Père Jean-Baptiste GOLFIER, Chanoine de l’abbaye de Lagrasse

Lundi 4 février – 20h30
ICES –
17 boulevard de Belges – La Roche-sur-Yon

 

Réservation souhaitée : http://bit.ly/ICES-Diable
Contact : 02 51 44 15 09 – communication@catho85.org

 

 

Né en 1971, le Père Jean-Baptiste (Guillaume Golfier), chanoine régulier de la Mère de Dieu, à l’abbaye Sainte-Marie de Lagrasse dans l’Aude est prêtre depuis 2002. Diplômé en philosophie, en histoire et en théologie (doctorat ICT-ISTA, Toulouse), le P. Jean-Baptiste a publié la première thèse de doctorat en français sur le démon, éditée désormais chez Artège.
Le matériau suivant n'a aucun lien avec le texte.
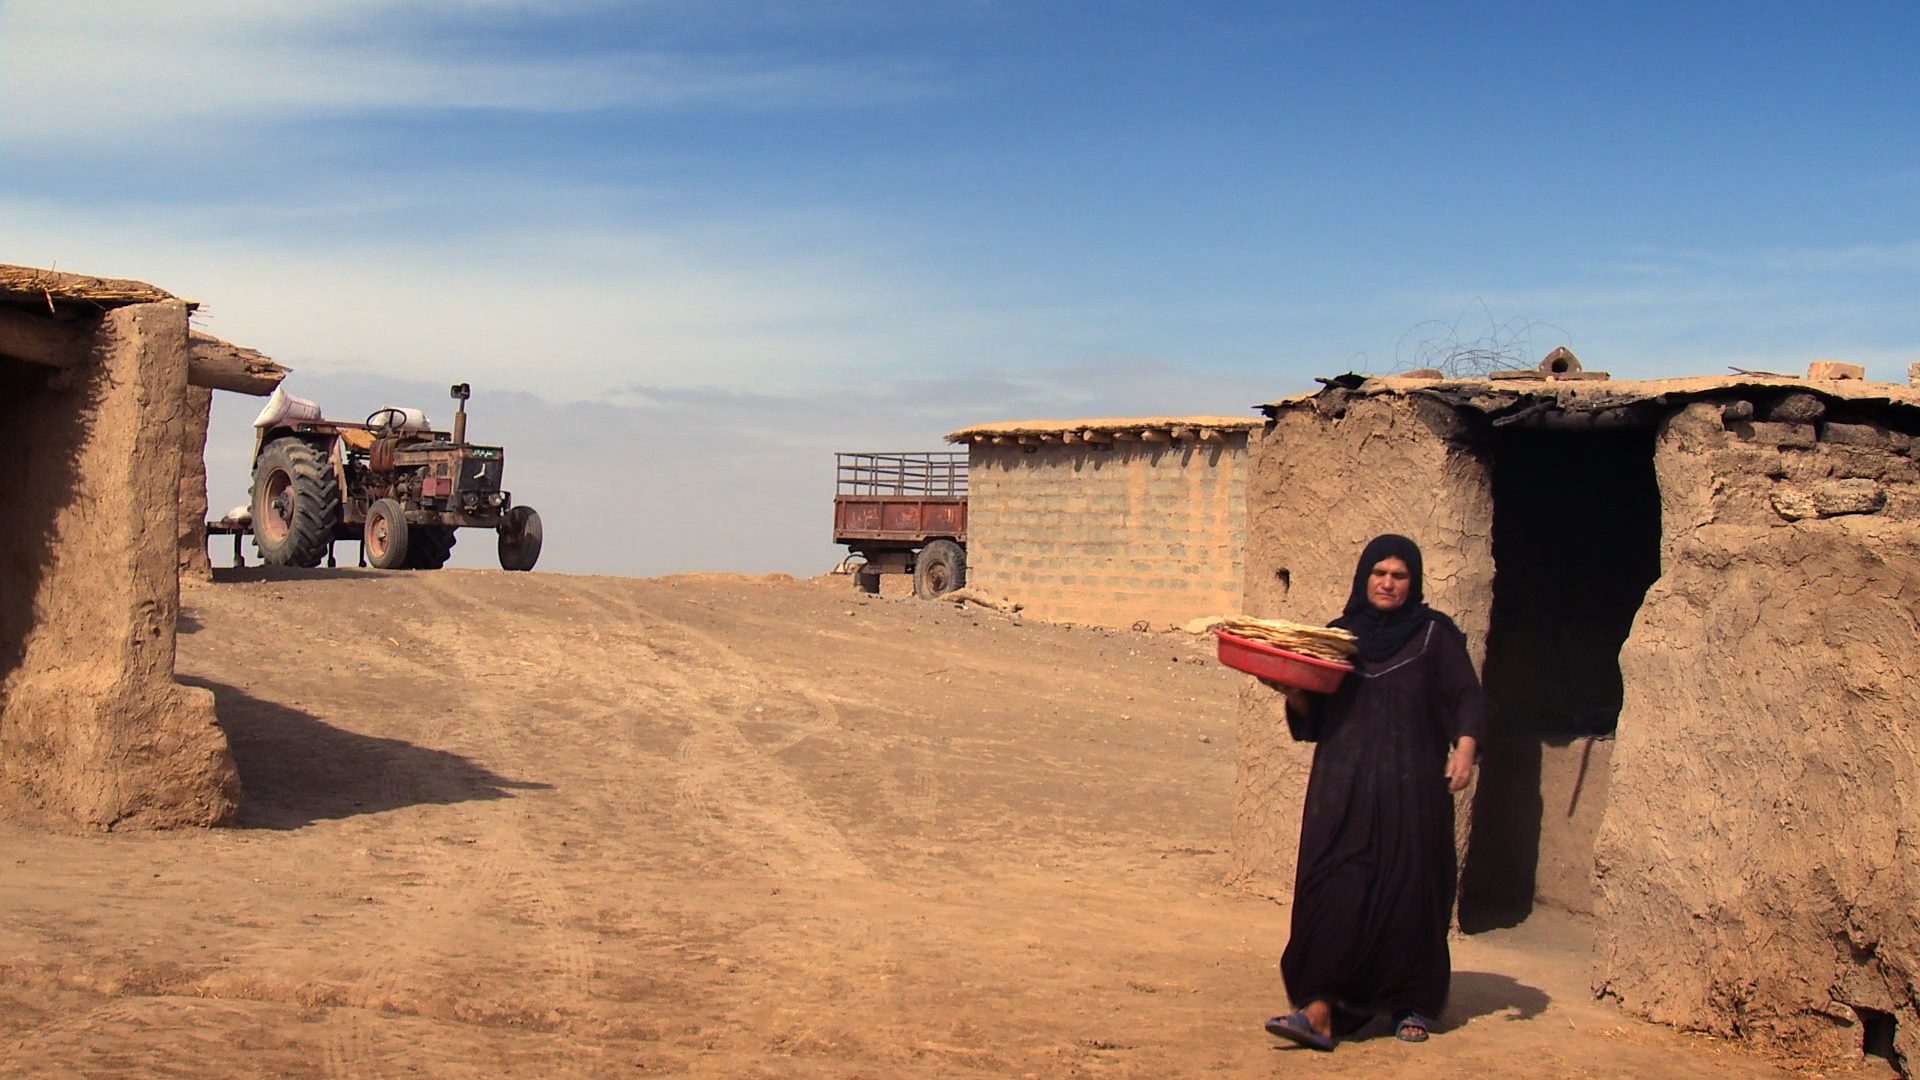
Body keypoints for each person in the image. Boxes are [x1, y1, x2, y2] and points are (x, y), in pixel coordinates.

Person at [1262, 533, 1486, 1050]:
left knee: (1409, 893)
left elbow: (1467, 696)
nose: (1388, 583)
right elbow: (1312, 718)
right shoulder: (1336, 639)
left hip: (1413, 794)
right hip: (1342, 791)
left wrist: (1465, 748)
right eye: (1379, 573)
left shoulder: (1433, 636)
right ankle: (1318, 1009)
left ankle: (1408, 1003)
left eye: (1399, 575)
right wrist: (1293, 690)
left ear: (1414, 582)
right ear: (1364, 577)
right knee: (1332, 892)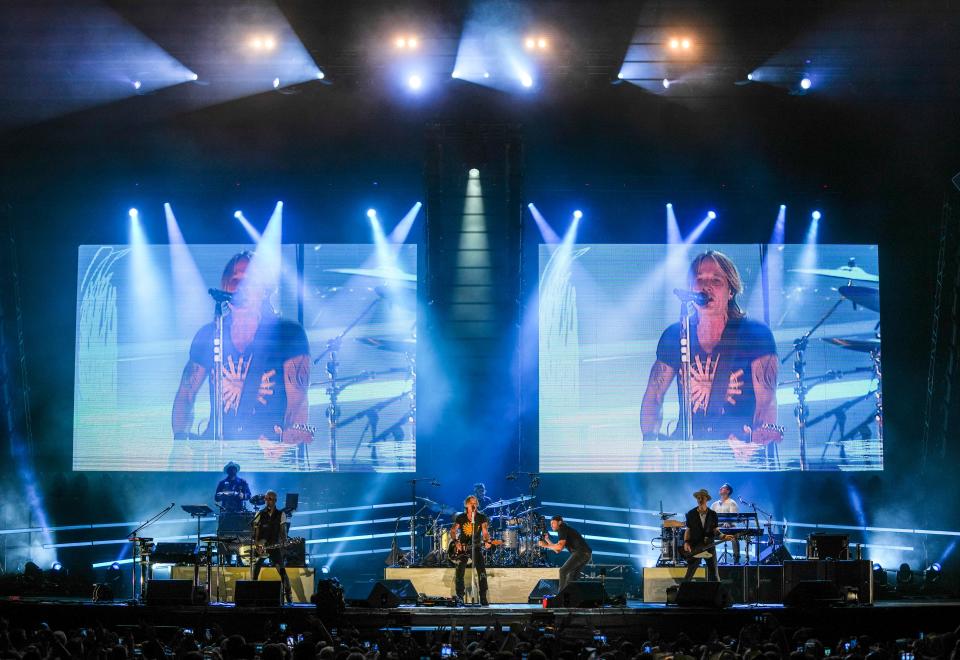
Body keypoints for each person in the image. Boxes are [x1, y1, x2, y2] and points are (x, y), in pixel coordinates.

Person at [640, 250, 782, 457]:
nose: (706, 287)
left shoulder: (755, 334)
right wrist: (650, 444)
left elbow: (766, 401)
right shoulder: (677, 334)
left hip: (738, 451)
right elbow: (654, 395)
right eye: (699, 280)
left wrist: (755, 443)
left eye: (716, 280)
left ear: (730, 291)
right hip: (687, 453)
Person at [171, 251, 312, 454]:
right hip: (216, 454)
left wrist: (285, 443)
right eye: (234, 280)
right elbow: (186, 394)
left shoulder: (288, 333)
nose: (239, 287)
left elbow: (297, 403)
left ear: (264, 289)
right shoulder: (210, 333)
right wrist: (180, 442)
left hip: (266, 454)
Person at [683, 489, 734, 582]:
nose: (700, 499)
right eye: (698, 498)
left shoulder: (713, 514)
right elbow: (688, 529)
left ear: (706, 499)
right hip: (696, 547)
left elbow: (715, 530)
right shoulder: (691, 514)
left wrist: (723, 536)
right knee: (689, 575)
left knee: (714, 575)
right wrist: (686, 542)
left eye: (702, 497)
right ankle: (683, 594)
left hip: (709, 546)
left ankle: (716, 595)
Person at [449, 495, 492, 605]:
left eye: (475, 503)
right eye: (471, 503)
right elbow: (453, 531)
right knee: (459, 570)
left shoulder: (481, 517)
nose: (474, 505)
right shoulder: (461, 517)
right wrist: (456, 541)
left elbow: (485, 532)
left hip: (476, 547)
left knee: (482, 570)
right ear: (466, 504)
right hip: (463, 548)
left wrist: (487, 541)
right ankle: (460, 597)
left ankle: (483, 597)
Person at [252, 490, 292, 604]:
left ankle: (289, 598)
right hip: (261, 547)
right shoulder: (259, 513)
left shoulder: (281, 514)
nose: (267, 500)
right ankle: (252, 594)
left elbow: (283, 532)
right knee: (255, 570)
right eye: (266, 498)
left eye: (270, 499)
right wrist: (257, 545)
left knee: (282, 572)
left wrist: (285, 542)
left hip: (274, 547)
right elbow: (255, 532)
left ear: (275, 501)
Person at [539, 515, 593, 592]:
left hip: (581, 553)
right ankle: (572, 598)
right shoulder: (564, 529)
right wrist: (547, 540)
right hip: (586, 554)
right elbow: (557, 550)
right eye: (550, 524)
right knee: (572, 576)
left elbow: (559, 547)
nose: (551, 525)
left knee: (563, 571)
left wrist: (545, 545)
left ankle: (560, 597)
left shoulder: (562, 529)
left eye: (553, 523)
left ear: (560, 522)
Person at [711, 483, 740, 564]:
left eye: (723, 488)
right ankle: (711, 559)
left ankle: (736, 559)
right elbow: (710, 518)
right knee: (707, 535)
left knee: (734, 537)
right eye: (720, 488)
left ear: (728, 491)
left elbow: (733, 517)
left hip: (729, 528)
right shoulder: (714, 504)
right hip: (717, 528)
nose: (720, 488)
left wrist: (728, 522)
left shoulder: (732, 502)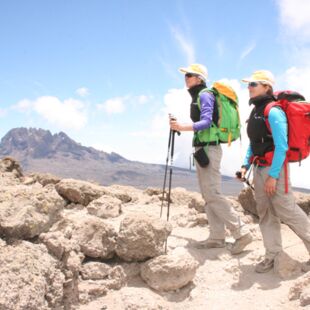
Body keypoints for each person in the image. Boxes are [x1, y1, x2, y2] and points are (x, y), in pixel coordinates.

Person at [170, 63, 252, 254]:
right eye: (185, 75)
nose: (186, 78)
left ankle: (242, 232)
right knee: (208, 195)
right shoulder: (199, 95)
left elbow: (207, 122)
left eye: (189, 75)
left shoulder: (205, 94)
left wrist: (181, 127)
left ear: (199, 78)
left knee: (213, 194)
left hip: (209, 149)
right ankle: (216, 237)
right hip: (204, 149)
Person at [240, 70, 310, 273]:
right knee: (265, 213)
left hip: (274, 169)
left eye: (253, 84)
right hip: (259, 168)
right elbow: (254, 143)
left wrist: (273, 175)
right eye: (249, 84)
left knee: (287, 210)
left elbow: (282, 146)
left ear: (266, 87)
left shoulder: (274, 111)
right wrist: (245, 165)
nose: (249, 87)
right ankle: (272, 256)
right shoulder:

Elle est le fruit d’accompagnement de personnes dans la délivrance et d’échanges avec de nombreux exorcistes et théologiens.

 

Le diable existe-t-il ? Si oui, comment en parler ? En être obsédé ou ne jamais en parler ? Dans une société relativiste, à l’heure où l’occultisme se banalise, il importe de mettre en lumière ce monde de ténèbres. De l’évangile au pape François, les indications détaillant les manières dont les démons nous attaquent sont claires mais trop peu connues. Elles aident à trouver l’équilibre et la paix de l’âme et à conduire efficacement notre combat spirituel.
Avec une réflexion théologique, ludique grâce à un quiz, fondée sur la Bible, les Pères de l’Église, saint Thomas d’Aquin ou les papes les plus récents, mais aussi de nombreux exemples historiques et anecdotes récentes, le P. Golfier, tentera d’aider notre vigilance et notre discernement et nous montrera les voies nombreuses de délivrance.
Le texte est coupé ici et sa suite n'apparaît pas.